Records contained in a dataset
⟨
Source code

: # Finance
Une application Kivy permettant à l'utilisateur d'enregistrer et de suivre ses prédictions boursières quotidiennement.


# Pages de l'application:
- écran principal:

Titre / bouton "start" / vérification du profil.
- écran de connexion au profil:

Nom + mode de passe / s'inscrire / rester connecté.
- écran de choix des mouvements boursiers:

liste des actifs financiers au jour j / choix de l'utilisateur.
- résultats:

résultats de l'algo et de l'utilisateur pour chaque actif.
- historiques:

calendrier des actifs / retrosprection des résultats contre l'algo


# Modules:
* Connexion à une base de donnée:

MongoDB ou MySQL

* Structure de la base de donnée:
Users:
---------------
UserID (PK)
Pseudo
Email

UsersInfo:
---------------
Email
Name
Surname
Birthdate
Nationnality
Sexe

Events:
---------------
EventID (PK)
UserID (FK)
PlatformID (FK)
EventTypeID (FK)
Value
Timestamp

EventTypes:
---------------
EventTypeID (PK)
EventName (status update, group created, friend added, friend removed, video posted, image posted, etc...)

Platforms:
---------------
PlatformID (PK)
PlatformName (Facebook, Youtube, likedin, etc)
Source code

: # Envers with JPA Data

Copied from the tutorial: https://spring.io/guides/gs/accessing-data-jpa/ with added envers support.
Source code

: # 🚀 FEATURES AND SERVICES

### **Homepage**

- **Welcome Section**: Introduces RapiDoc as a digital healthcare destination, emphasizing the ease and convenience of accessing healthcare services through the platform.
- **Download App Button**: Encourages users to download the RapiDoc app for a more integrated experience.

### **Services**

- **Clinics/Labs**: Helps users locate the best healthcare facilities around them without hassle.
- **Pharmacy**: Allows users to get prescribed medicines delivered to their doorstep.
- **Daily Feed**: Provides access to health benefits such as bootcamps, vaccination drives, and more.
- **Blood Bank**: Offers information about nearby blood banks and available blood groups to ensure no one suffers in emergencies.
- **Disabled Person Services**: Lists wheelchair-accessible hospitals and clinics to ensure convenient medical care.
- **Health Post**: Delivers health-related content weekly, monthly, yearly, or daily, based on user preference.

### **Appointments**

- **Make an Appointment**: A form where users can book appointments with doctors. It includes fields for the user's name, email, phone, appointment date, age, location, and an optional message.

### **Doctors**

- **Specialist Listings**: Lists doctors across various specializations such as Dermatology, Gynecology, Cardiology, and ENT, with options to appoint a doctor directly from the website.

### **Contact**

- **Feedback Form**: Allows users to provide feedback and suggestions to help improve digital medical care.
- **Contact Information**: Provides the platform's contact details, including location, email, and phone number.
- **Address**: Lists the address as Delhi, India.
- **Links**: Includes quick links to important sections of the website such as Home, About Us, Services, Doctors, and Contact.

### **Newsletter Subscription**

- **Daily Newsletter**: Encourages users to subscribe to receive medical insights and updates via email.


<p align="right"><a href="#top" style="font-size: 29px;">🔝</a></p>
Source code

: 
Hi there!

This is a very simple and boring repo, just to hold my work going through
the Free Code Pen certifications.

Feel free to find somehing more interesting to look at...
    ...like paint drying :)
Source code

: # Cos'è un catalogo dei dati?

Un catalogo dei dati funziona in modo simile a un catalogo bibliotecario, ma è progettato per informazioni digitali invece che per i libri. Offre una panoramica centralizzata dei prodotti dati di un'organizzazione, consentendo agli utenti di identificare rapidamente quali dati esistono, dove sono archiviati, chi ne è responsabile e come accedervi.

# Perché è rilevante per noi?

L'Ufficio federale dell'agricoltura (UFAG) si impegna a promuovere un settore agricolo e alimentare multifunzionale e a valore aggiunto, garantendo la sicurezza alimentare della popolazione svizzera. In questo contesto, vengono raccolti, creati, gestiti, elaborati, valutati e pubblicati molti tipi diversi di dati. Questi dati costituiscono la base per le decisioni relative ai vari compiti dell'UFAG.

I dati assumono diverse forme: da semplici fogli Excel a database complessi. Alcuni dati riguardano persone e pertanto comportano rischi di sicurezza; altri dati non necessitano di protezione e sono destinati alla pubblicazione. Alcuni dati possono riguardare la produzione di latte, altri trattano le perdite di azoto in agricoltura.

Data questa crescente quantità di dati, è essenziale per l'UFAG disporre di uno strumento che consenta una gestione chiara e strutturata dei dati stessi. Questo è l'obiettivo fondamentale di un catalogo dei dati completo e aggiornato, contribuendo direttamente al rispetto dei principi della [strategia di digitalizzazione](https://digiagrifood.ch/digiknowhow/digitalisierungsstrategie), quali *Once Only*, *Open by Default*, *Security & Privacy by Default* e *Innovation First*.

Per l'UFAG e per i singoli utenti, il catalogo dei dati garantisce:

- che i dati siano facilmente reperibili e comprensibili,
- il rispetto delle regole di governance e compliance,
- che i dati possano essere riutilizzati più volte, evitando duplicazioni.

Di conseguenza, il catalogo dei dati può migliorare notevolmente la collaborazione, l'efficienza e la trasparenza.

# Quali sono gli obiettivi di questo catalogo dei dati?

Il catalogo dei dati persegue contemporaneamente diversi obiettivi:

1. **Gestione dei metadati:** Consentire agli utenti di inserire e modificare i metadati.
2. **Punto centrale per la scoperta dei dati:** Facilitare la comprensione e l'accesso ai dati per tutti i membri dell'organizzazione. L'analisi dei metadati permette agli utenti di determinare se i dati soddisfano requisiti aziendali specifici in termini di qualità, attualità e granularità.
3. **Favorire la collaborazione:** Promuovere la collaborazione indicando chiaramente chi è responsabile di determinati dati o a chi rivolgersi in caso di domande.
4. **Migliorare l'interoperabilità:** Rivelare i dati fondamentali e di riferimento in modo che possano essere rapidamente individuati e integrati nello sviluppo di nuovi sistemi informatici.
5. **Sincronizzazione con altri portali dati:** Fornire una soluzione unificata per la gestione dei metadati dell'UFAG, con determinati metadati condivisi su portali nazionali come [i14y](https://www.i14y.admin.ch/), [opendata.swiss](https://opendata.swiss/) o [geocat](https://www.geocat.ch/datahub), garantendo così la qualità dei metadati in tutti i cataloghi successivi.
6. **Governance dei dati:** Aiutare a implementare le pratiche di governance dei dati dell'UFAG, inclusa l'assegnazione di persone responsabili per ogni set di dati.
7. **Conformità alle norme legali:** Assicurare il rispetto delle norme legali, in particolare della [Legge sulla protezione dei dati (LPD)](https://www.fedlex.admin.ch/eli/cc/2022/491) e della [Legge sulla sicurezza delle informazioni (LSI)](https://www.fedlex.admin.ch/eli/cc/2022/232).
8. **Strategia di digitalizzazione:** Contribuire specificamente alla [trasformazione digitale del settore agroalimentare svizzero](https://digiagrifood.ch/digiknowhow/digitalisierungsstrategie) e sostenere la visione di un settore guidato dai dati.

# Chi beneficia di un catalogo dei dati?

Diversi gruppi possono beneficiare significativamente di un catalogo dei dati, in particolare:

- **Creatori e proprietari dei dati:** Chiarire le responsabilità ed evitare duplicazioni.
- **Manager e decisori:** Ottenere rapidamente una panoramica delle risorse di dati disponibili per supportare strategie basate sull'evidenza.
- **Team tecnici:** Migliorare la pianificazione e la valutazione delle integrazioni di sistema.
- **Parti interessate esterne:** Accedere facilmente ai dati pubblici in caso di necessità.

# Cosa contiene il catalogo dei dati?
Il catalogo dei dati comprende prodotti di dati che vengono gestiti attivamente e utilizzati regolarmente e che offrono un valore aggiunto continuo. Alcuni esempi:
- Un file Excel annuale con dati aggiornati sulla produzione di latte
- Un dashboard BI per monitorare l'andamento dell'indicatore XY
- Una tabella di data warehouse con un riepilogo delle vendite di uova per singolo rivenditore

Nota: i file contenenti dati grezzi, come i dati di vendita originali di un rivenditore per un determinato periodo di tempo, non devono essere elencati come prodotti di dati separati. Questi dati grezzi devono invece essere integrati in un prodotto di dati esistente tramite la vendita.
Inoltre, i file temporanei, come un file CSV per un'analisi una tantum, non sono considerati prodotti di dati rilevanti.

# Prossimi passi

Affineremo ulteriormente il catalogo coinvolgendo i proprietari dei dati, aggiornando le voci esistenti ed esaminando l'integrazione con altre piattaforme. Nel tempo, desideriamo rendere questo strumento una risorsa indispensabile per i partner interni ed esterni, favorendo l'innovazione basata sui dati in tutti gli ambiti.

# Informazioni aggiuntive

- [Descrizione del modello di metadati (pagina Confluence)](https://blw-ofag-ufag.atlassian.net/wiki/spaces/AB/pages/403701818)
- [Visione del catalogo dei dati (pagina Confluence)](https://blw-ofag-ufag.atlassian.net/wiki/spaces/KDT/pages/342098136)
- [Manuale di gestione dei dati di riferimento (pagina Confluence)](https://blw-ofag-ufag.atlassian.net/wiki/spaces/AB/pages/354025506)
⟩
⟨
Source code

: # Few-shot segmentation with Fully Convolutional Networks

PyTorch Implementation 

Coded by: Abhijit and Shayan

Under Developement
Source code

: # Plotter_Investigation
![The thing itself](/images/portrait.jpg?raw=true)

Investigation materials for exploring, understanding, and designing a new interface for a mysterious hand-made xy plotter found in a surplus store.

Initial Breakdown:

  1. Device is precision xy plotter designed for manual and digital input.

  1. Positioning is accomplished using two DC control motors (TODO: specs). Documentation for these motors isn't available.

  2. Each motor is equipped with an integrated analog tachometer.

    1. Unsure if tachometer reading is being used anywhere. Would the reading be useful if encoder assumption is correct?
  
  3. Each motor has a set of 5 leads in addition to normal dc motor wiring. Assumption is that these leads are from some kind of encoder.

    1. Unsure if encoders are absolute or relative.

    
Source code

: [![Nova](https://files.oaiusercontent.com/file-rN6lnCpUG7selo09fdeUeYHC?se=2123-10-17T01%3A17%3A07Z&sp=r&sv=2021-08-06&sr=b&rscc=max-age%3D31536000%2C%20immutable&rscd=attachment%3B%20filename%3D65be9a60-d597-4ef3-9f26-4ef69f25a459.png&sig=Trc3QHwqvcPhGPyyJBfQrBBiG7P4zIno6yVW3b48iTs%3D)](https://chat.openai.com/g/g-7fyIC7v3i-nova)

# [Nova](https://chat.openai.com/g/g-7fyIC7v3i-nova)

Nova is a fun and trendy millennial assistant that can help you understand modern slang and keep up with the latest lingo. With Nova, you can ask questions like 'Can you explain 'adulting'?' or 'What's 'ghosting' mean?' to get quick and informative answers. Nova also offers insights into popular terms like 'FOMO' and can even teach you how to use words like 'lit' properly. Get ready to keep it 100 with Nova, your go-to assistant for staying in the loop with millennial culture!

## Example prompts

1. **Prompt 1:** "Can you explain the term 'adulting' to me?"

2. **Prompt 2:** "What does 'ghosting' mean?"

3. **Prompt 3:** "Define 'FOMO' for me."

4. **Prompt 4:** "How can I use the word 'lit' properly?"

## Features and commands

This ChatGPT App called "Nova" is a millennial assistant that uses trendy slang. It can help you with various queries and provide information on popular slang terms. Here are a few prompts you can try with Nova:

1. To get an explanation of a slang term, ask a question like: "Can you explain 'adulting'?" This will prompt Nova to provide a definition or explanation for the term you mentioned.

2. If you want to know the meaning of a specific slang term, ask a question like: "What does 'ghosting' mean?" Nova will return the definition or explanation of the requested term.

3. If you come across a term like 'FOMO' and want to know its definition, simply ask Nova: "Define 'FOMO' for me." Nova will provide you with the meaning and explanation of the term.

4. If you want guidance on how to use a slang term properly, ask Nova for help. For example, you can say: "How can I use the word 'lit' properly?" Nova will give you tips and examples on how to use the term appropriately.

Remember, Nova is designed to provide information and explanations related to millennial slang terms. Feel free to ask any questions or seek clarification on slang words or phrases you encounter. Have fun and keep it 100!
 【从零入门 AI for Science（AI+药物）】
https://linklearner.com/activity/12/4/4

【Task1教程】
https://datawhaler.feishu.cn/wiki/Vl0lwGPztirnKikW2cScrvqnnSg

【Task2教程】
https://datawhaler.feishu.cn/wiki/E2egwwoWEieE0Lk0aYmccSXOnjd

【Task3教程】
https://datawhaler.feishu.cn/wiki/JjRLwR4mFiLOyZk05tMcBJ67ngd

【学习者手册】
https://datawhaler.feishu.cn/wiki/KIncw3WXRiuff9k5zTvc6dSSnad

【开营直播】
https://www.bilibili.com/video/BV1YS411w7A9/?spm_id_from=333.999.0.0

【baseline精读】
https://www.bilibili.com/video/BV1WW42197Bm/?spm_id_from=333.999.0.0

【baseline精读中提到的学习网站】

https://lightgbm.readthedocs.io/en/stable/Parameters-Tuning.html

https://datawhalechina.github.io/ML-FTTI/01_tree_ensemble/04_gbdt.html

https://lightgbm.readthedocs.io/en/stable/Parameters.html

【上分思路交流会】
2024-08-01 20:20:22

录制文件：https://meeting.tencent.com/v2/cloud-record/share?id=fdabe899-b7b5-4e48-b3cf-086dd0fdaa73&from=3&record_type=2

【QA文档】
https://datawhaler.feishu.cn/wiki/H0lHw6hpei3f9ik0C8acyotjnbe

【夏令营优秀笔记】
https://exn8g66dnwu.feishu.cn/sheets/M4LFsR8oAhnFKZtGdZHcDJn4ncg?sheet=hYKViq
⟩
⟨
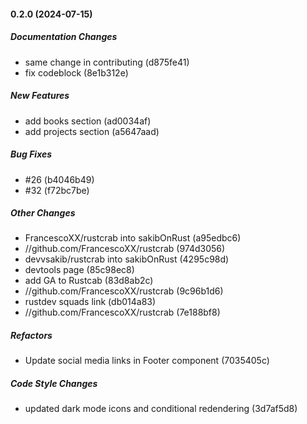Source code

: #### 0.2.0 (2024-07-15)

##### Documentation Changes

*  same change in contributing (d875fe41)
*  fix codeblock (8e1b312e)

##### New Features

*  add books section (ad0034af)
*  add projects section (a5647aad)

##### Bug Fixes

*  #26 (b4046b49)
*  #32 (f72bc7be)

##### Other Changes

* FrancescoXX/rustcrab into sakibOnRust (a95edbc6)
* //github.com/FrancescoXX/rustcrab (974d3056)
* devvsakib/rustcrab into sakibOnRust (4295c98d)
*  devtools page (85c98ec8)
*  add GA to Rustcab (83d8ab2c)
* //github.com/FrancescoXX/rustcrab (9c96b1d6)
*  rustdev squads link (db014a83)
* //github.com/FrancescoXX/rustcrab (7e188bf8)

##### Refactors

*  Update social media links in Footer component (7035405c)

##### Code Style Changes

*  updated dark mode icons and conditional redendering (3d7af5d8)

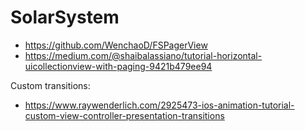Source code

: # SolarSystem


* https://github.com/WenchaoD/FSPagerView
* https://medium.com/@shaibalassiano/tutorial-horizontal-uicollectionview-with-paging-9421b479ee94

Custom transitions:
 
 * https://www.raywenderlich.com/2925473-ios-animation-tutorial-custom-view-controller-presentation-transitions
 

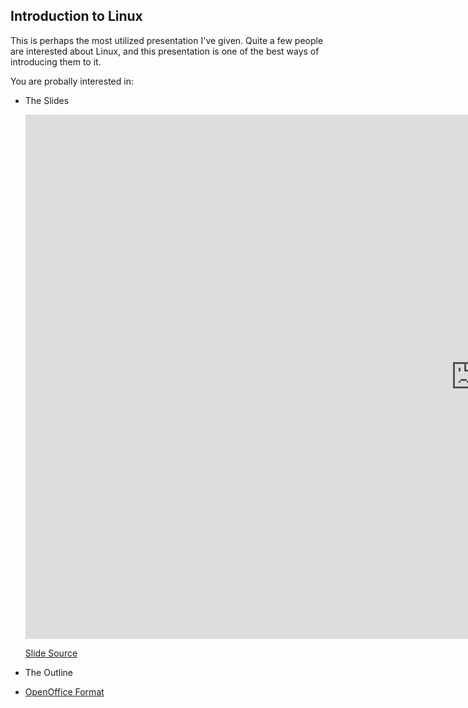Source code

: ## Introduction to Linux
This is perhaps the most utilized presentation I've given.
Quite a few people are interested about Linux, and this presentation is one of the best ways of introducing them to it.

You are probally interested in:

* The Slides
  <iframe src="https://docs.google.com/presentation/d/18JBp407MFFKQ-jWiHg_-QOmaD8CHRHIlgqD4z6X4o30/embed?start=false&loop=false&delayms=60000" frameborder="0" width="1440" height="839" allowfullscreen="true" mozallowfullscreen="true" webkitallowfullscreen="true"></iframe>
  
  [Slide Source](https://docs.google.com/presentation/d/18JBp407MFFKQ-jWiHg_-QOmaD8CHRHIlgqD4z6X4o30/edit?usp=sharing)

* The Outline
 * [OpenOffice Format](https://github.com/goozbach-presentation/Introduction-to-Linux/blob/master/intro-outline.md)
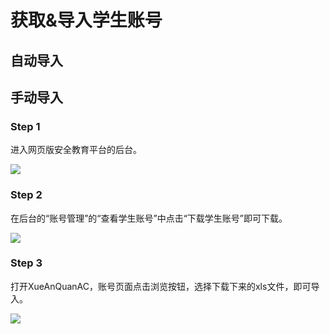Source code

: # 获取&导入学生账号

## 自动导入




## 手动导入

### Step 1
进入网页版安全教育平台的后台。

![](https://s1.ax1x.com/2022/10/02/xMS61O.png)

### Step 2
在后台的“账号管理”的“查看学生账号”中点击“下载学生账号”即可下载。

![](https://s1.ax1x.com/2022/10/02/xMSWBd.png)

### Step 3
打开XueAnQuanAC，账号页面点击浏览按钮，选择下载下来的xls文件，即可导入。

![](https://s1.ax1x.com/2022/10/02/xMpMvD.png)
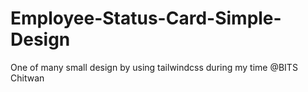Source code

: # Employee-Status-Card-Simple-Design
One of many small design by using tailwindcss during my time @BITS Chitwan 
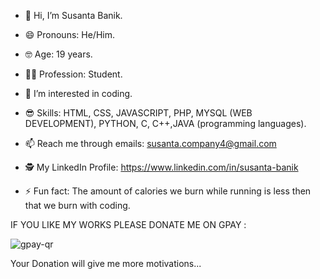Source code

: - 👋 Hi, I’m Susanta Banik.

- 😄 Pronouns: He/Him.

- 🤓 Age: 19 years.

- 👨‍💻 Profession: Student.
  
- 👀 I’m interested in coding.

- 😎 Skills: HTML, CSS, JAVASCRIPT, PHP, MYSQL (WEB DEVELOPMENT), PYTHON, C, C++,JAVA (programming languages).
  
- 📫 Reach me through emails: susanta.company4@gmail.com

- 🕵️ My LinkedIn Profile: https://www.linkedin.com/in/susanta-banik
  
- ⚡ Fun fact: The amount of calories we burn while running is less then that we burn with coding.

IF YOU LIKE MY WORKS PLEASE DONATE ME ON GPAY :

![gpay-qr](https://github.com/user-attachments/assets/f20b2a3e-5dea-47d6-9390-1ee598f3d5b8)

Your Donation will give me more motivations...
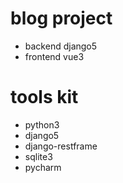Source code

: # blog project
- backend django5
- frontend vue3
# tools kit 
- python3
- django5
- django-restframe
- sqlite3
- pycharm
⟩
Counting only lines that contain the word "does", give the number found in the data, and nothing else.

**Response below**
2